***** Record set *****

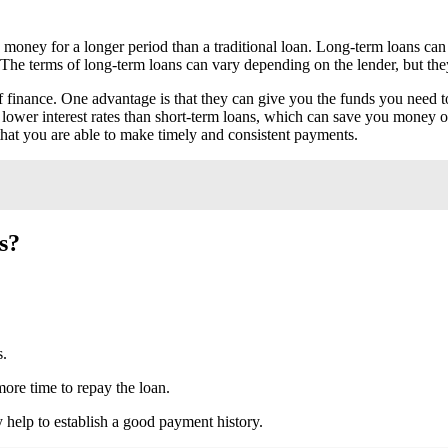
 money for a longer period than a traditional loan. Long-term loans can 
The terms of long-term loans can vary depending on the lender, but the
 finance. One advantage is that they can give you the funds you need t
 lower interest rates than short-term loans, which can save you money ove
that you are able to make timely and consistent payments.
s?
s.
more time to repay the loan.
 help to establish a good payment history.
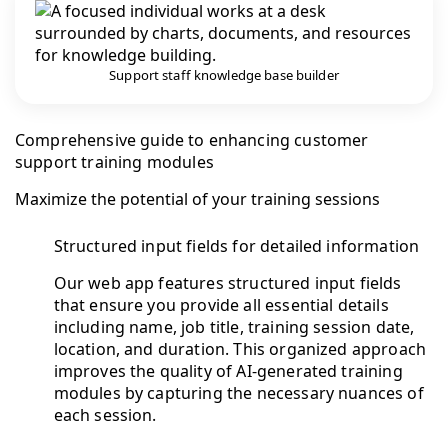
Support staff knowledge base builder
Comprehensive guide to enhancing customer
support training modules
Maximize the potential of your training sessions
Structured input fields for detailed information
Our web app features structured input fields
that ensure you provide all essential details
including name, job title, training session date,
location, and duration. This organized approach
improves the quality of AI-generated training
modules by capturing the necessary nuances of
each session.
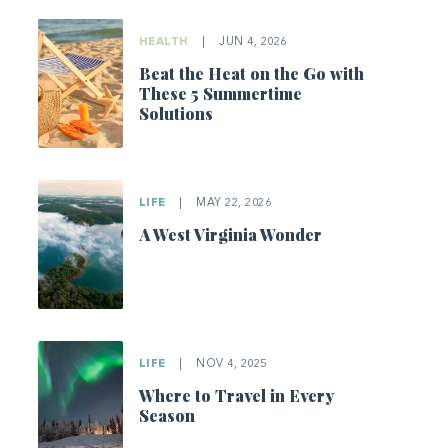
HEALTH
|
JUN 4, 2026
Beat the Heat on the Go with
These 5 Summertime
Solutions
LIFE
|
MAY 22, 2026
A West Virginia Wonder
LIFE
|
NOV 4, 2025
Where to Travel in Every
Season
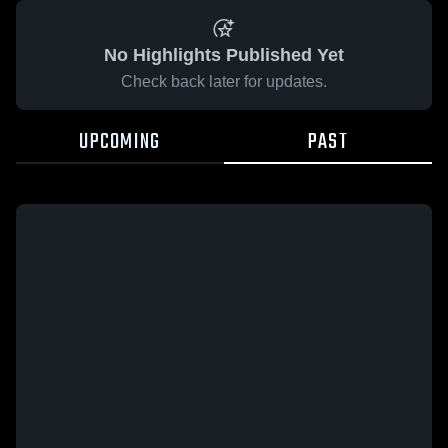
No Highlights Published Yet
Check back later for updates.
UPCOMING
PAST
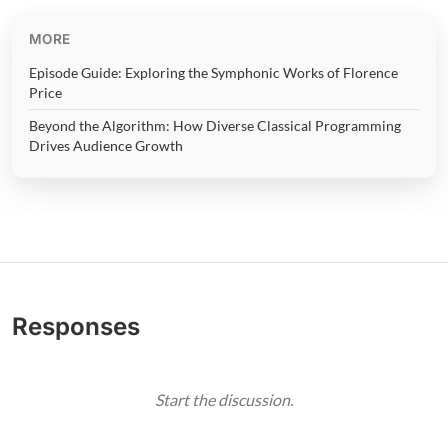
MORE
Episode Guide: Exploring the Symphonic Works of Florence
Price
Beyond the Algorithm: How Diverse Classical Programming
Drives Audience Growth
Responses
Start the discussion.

*****
***** Record set *****

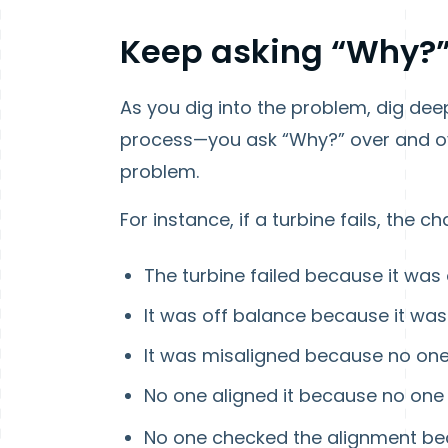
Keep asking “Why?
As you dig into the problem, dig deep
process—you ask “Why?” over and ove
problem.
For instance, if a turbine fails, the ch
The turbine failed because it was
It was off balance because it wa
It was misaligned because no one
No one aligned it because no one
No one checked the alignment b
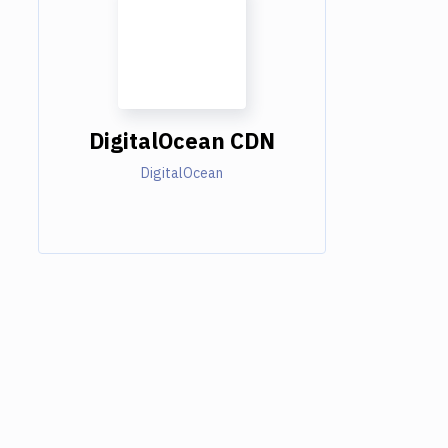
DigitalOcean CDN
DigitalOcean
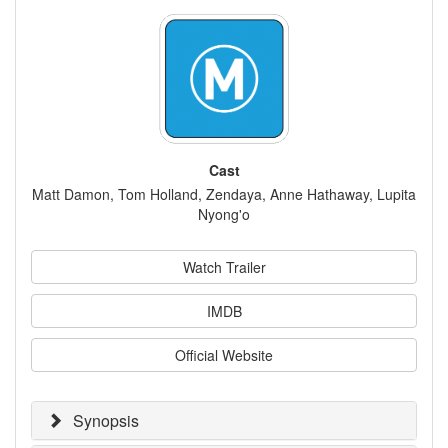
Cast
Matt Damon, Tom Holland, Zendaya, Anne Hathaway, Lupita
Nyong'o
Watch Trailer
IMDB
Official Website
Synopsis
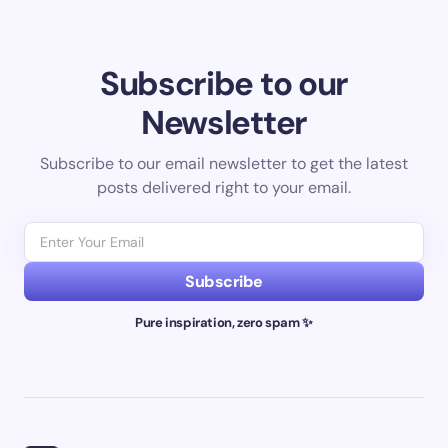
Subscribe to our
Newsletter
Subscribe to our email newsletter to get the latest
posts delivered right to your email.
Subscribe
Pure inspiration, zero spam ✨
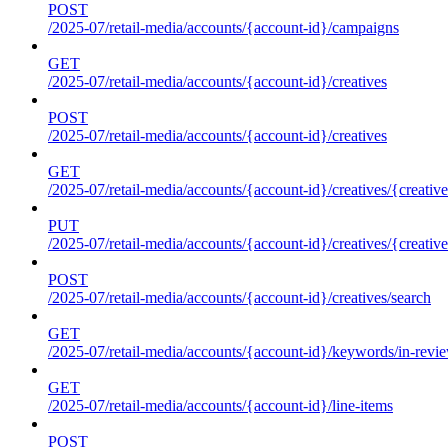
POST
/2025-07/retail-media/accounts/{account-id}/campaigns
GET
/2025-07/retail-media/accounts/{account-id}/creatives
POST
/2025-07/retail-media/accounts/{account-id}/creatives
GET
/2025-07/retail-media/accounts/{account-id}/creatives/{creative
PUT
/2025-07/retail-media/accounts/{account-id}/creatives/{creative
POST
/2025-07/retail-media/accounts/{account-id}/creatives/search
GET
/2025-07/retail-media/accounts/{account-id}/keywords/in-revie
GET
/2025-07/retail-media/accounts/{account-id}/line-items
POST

*****
***** Record set *****

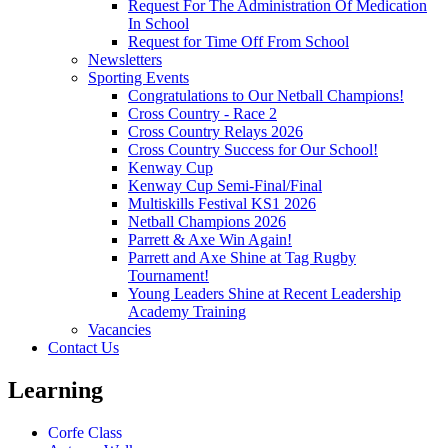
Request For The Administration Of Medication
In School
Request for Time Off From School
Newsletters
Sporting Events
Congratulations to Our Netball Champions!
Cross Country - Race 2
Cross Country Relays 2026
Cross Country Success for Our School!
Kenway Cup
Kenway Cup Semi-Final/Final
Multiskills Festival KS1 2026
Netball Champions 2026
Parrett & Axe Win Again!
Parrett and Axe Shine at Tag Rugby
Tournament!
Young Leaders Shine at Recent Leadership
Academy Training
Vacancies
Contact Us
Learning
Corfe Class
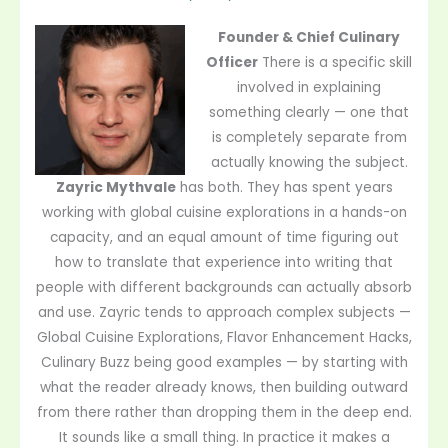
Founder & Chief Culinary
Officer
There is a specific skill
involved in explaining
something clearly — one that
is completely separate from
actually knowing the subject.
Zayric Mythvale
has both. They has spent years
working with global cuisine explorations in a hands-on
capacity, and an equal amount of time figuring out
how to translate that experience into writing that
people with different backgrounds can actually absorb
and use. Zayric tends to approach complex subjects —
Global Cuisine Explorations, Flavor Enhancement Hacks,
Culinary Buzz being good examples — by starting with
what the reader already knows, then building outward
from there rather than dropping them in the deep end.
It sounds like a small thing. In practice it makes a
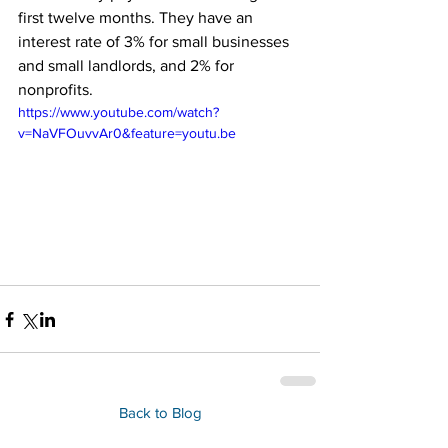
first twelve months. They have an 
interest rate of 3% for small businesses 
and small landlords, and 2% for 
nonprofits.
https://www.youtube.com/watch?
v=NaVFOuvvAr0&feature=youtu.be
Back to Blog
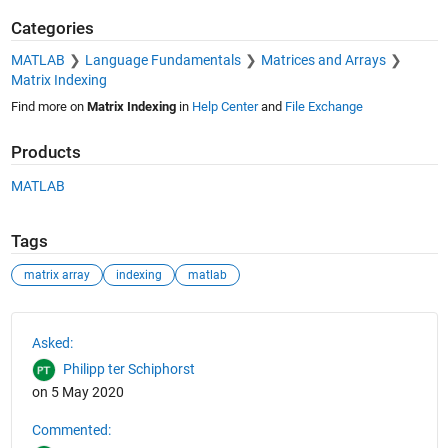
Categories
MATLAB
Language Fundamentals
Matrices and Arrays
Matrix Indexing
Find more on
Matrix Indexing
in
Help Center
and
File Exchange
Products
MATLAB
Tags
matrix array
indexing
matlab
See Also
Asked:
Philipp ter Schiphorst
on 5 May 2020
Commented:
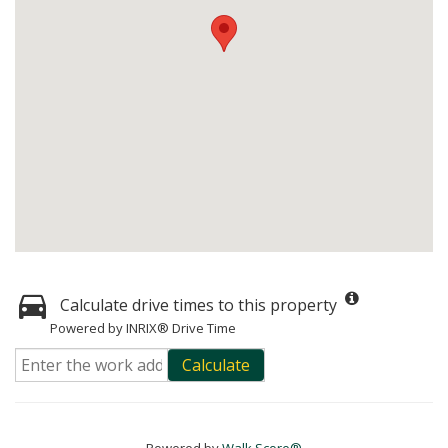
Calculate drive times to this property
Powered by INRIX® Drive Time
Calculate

*****

** Task statement **
Your copy should hold the lines from the one with "working with global" up to and including the one with "nonprofits.", exactly as in the data above, and no pictures.

** Reply **
working with global cuisine explorations in a hands-on
capacity, and an equal amount of time figuring out
how to translate that experience into writing that
people with different backgrounds can actually absorb
and use. Zayric tends to approach complex subjects —
Global Cuisine Explorations, Flavor Enhancement Hacks,
Culinary Buzz being good examples — by starting with
what the reader already knows, then building outward
from there rather than dropping them in the deep end.
It sounds like a small thing. In practice it makes a
first twelve months. They have an 
interest rate of 3% for small businesses 
and small landlords, and 2% for 
nonprofits.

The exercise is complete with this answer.